Test set evaluation - how?

Hi everyone

Sorry if this is obvious - I have a train and test set sitting in two pandas dataframes. How do I rerun the learner on the test set? I tried:

test_data = ImageDataBunch.from_df('', test, ds_tfms=tfms, size=224, label_col=2)
learn.data = test_data

but the results don’t make sense to me.


Once you have trained learn, you can use learn.get_preds() to get the validation

This will give you a list with 2 tensors inside it. The first tensor is the predictions and the second is the true values.

If you are trying to get predictions from test, you can instead use learn.get_preds(is_test=True)

This will give you the predictions in the first tensor and all 0s in the second tensor.

Assuming you used this line:

preds = learn.get_preds(is_test=True)

preds[0] would give you the output of something like this:

tensor([[ 2.6747, -1.6915, -2.7530,  ..., -0.0572,  1.0603,  2.3969],
        [ 0.2564, -0.1261,  1.7345,  ...,  2.5312,  1.3247,  3.9575],
        [ 0.0725, -1.2854,  5.8897,  ...,  1.8020,  4.0222,  0.0308],
        [ 2.7146, -0.2381, -1.7115,  ..., -1.4560, -0.7291,  3.7035],
        [ 0.6296, -1.2794,  1.8849,  ...,  3.3482,  2.1478,  2.8770],
        [ 3.9928,  0.3684,  2.3774,  ...,  3.2413,  1.2406,  3.8148]])

Each row of this would be a prediction for each class so you want to know which number is the highest for each row. You can do this with argmax like so:

class_guess = preds[0].argmax(dim=1)

The other thing is I think you may be using ImageDataBunch.from_df a bit incorrectly. Instead of using it like that, you should add the test to the earlier databunch. If for some reason you had to do things like this, you would need to pull the train_dl out of test_data (since that is where you put your test set) and feed that into the learn.validate function so it would look like this learn.validate(test_data.train_dl) I’m not quite sure what that learn.data = test_data is doing so maybe it is doing what you want it to.

Edit: some of what I said earlier may have been incorrect about how you are using the test_df.
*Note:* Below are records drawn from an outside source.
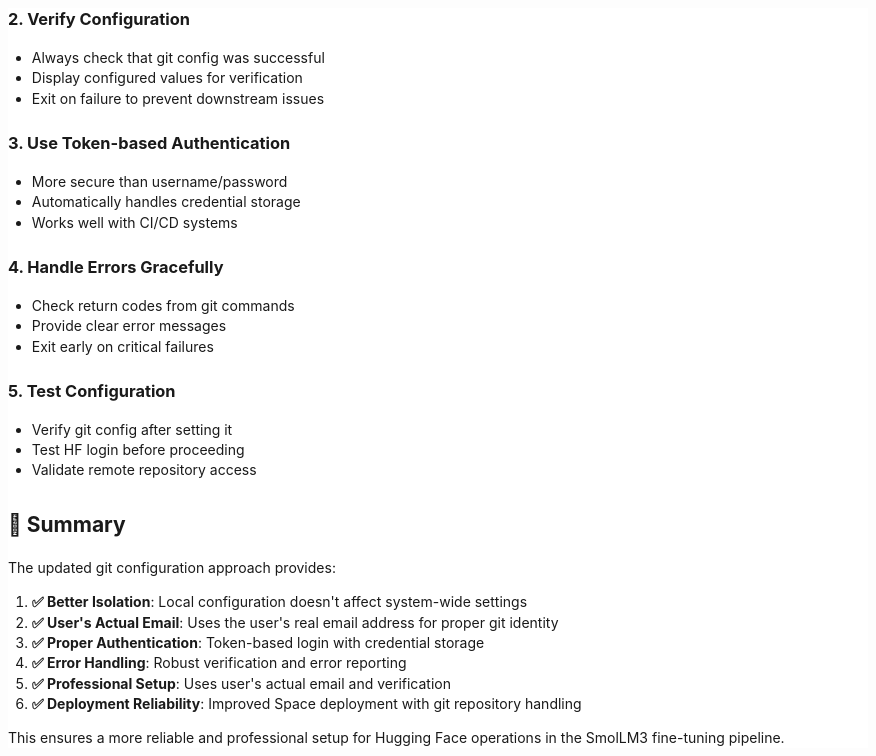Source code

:### **2. Verify Configuration**
- Always check that git config was successful
- Display configured values for verification
- Exit on failure to prevent downstream issues

### **3. Use Token-based Authentication**
- More secure than username/password
- Automatically handles credential storage
- Works well with CI/CD systems

### **4. Handle Errors Gracefully**
- Check return codes from git commands
- Provide clear error messages
- Exit early on critical failures

### **5. Test Configuration**
- Verify git config after setting it
- Test HF login before proceeding
- Validate remote repository access

## 🎯 **Summary**

The updated git configuration approach provides:

1. **✅ Better Isolation**: Local configuration doesn't affect system-wide settings
2. **✅ User's Actual Email**: Uses the user's real email address for proper git identity
3. **✅ Proper Authentication**: Token-based login with credential storage
4. **✅ Error Handling**: Robust verification and error reporting
5. **✅ Professional Setup**: Uses user's actual email and verification
6. **✅ Deployment Reliability**: Improved Space deployment with git repository handling

This ensures a more reliable and professional setup for Hugging Face operations in the SmolLM3 fine-tuning pipeline. 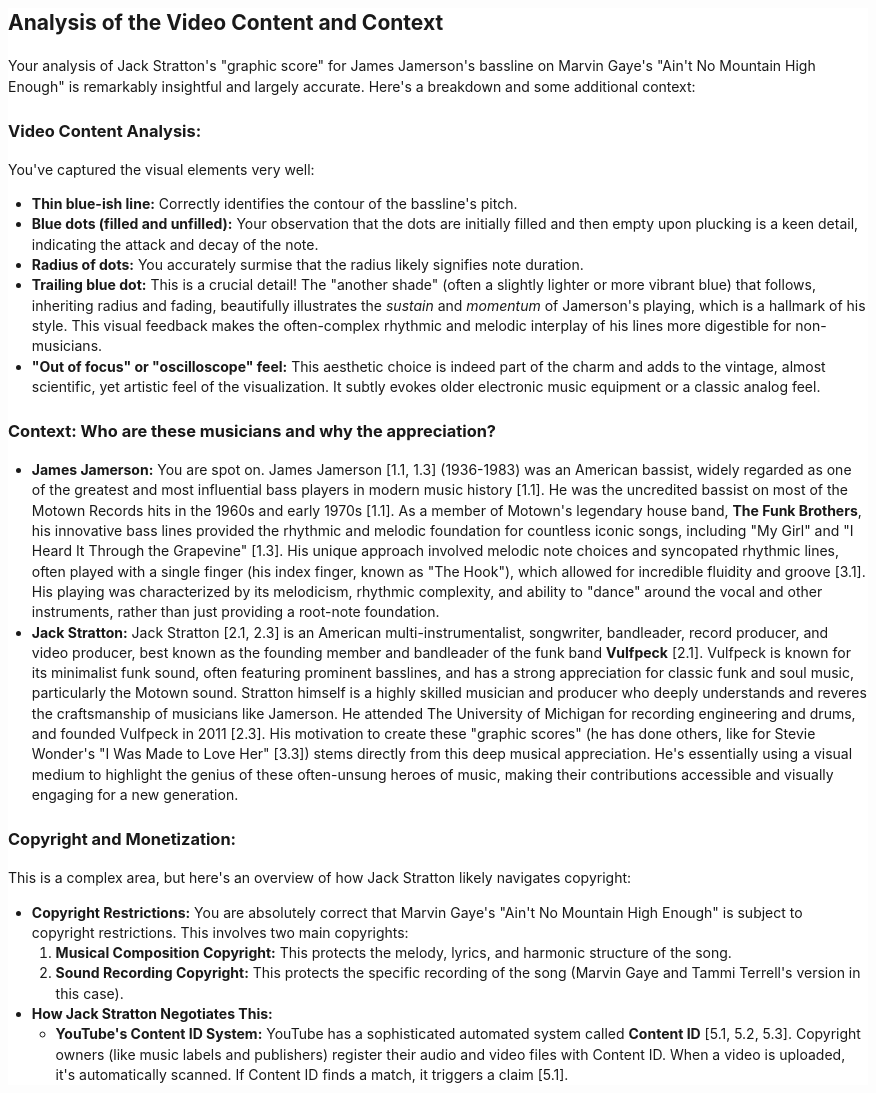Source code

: ## Analysis of the Video Content and Context

Your analysis of Jack Stratton's "graphic score" for James Jamerson's bassline on Marvin Gaye's "Ain't No Mountain High Enough" is remarkably insightful and largely accurate. Here's a breakdown and some additional context:

### Video Content Analysis:

You've captured the visual elements very well:

  * **Thin blue-ish line:** Correctly identifies the contour of the bassline's pitch.
  * **Blue dots (filled and unfilled):** Your observation that the dots are initially filled and then empty upon plucking is a keen detail, indicating the attack and decay of the note.
  * **Radius of dots:** You accurately surmise that the radius likely signifies note duration.
  * **Trailing blue dot:** This is a crucial detail\! The "another shade" (often a slightly lighter or more vibrant blue) that follows, inheriting radius and fading, beautifully illustrates the *sustain* and *momentum* of Jamerson's playing, which is a hallmark of his style. This visual feedback makes the often-complex rhythmic and melodic interplay of his lines more digestible for non-musicians.
  * **"Out of focus" or "oscilloscope" feel:** This aesthetic choice is indeed part of the charm and adds to the vintage, almost scientific, yet artistic feel of the visualization. It subtly evokes older electronic music equipment or a classic analog feel.

### Context: Who are these musicians and why the appreciation?

  * **James Jamerson:** You are spot on. James Jamerson [1.1, 1.3] (1936-1983) was an American bassist, widely regarded as one of the greatest and most influential bass players in modern music history [1.1]. He was the uncredited bassist on most of the Motown Records hits in the 1960s and early 1970s [1.1]. As a member of Motown's legendary house band, **The Funk Brothers**, his innovative bass lines provided the rhythmic and melodic foundation for countless iconic songs, including "My Girl" and "I Heard It Through the Grapevine" [1.3]. His unique approach involved melodic note choices and syncopated rhythmic lines, often played with a single finger (his index finger, known as "The Hook"), which allowed for incredible fluidity and groove [3.1]. His playing was characterized by its melodicism, rhythmic complexity, and ability to "dance" around the vocal and other instruments, rather than just providing a root-note foundation.
  * **Jack Stratton:** Jack Stratton [2.1, 2.3] is an American multi-instrumentalist, songwriter, bandleader, record producer, and video producer, best known as the founding member and bandleader of the funk band **Vulfpeck** [2.1]. Vulfpeck is known for its minimalist funk sound, often featuring prominent basslines, and has a strong appreciation for classic funk and soul music, particularly the Motown sound. Stratton himself is a highly skilled musician and producer who deeply understands and reveres the craftsmanship of musicians like Jamerson. He attended The University of Michigan for recording engineering and drums, and founded Vulfpeck in 2011 [2.3]. His motivation to create these "graphic scores" (he has done others, like for Stevie Wonder's "I Was Made to Love Her" [3.3]) stems directly from this deep musical appreciation. He's essentially using a visual medium to highlight the genius of these often-unsung heroes of music, making their contributions accessible and visually engaging for a new generation.

### Copyright and Monetization:

This is a complex area, but here's an overview of how Jack Stratton likely navigates copyright:

  * **Copyright Restrictions:** You are absolutely correct that Marvin Gaye's "Ain't No Mountain High Enough" is subject to copyright restrictions. This involves two main copyrights:
    1.  **Musical Composition Copyright:** This protects the melody, lyrics, and harmonic structure of the song.
    2.  **Sound Recording Copyright:** This protects the specific recording of the song (Marvin Gaye and Tammi Terrell's version in this case).
  * **How Jack Stratton Negotiates This:**
      * **YouTube's Content ID System:** YouTube has a sophisticated automated system called **Content ID** [5.1, 5.2, 5.3]. Copyright owners (like music labels and publishers) register their audio and video files with Content ID. When a video is uploaded, it's automatically scanned. If Content ID finds a match, it triggers a claim [5.1].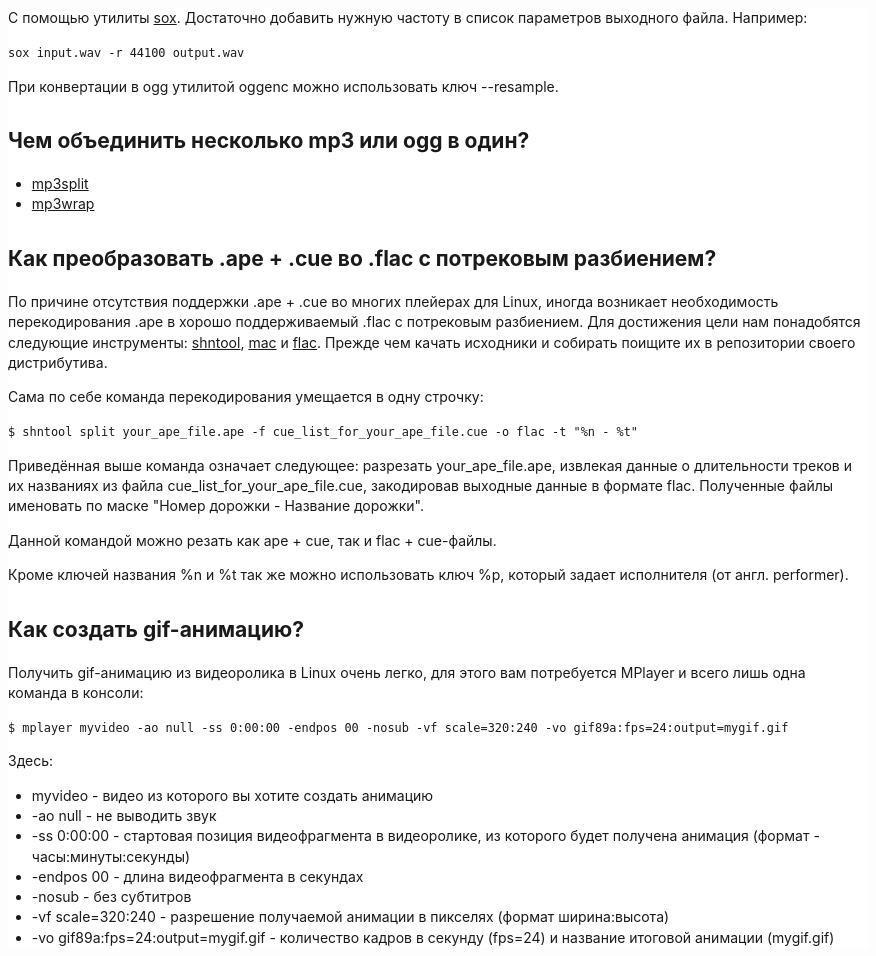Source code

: С помощью утилиты [sox](http://sox.sourceforge.net/). Достаточно
добавить нужную частоту в список параметров выходного файла.
Например:

    sox input.wav -r 44100 output.wav

При конвертации в ogg утилитой oggenc можно использовать ключ
--resample.

## Чем объединить несколько mp3 или ogg в один?

  - [mp3split](http://mp3splt.sourceforge.net/)
  - [mp3wrap](http://mp3wrap.sourceforge.net/)

## Как преобразовать .ape + .cue во .flac с потрековым разбиением?

По причине отсутствия поддержки .ape + .cue во многих плейерах для
Linux, иногда возникает необходимость перекодирования .ape в хорошо
поддерживаемый .flac с потрековым разбиением. Для достижения цели
нам понадобятся следующие инструменты:
[shntool](http://etree.org/shnutils/shntool/),
[mac](http://supermmx.org/linux/mac/) и
[flac](http://flac.sourceforge.net/). Прежде чем качать исходники и
собирать поищите их в репозитории своего дистрибутива.

Сама по себе команда перекодирования умещается в одну строчку:

    $ shntool split your_ape_file.ape -f cue_list_for_your_ape_file.cue -o flac -t "%n - %t"

Приведённая выше команда означает следующее: разрезать
your_ape_file.ape, извлекая данные о длительности треков и их
названиях из файла cue_list_for_your_ape_file.cue,
закодировав выходные данные в формате flac. Полученные файлы
именовать по маске "Номер дорожки - Название дорожки".

Данной командой можно резать как ape + cue, так и flac + cue-файлы.

Кроме ключей названия %n и %t так же можно использовать ключ %p, который
задает исполнителя (от англ. performer).

## Как создать gif-анимацию?

Получить gif-анимацию из видеоролика в Linux очень легко, для этого вам
потребуется MPlayer и всего лишь одна команда в консоли:

    $ mplayer myvideo -ao null -ss 0:00:00 -endpos 00 -nosub -vf scale=320:240 -vo gif89a:fps=24:output=mygif.gif

Здесь:

  - myvideo - видео из которого вы хотите создать анимацию
  - \-ao null - не выводить звук
  - \-ss 0:00:00 - стартовая позиция видеофрагмента в видеоролике, из
    которого будет получена анимация (формат - часы:минуты:секунды)
  - \-endpos 00 - длина видеофрагмента в секундах
  - \-nosub - без субтитров
  - \-vf scale=320:240 - разрешение получаемой анимации в пикселях
    (формат ширина:высота)
  - \-vo gif89a:fps=24:output=mygif.gif - количество кадров в секунду
    (fps=24) и название итоговой анимации (mygif.gif)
It looks like from_df has a test available to pass, but it is looking for a folder of images, not a dataframe. I’d be curious to see what your test dataframe looks like, maybe I could help implement that if test is a dataframe instead of a Path.

Edit2: I’m re-evaluating my knowledge of learn.validate because it didn’t do what I expected it to. Basically everything I told you is wrong so back to the drawing board for me. I think this will work potentially (still testing though)

test_results = get_preds(learn.model, test_data.train_dl)

I had a problem with this also, using ‘from_folder’.

data=ImageDataBunch.from_folder(train=path_train,valid=path_val, path=path, test=path_test, ds_tfms=get_transforms(),size=224)

I was using the Chest X-Ray Pneumonia binary classification dataset from Kaggle (https://www.kaggle.com/paultimothymooney/chest-xray-pneumonials), which contains the test set in separately labelled folders (same as training & validation sets). When I try to get_preds(is_test=True) for the test set, I get a NoneType error. I glanced over the FastAI documentation and its seems that the test set has to be in a single folder? I.e. Not two separately labelled folders for this binary classification problem?

Thought was worth pointing this out if anyone stumbles on this topic and is using similar data / from_folder loading method.

Relevant documentation: https://docs.fast.ai/vision.data.html#ImageDataBunch.from_folder

Does this mean that we have to use a single unlabelled folder for the test set and then write our own function to measure accuracy etc? Or is it best just to create another data object for this data only and set it to validation again? I.e. you can just create a test_data object as above setting the path_test to be the valid(ation) set.

Hi @Thalantyr. Did you figure this out? I’m also using the X-ray pneumonia data set to learn fast.ai and cannot figure out how to evaluate the test set.

See the discussion here:

Thank you. How do I apply images to the same framework that pulls from a data frame? I have a test folder consisting of two folders for each classification in a binary classification problem.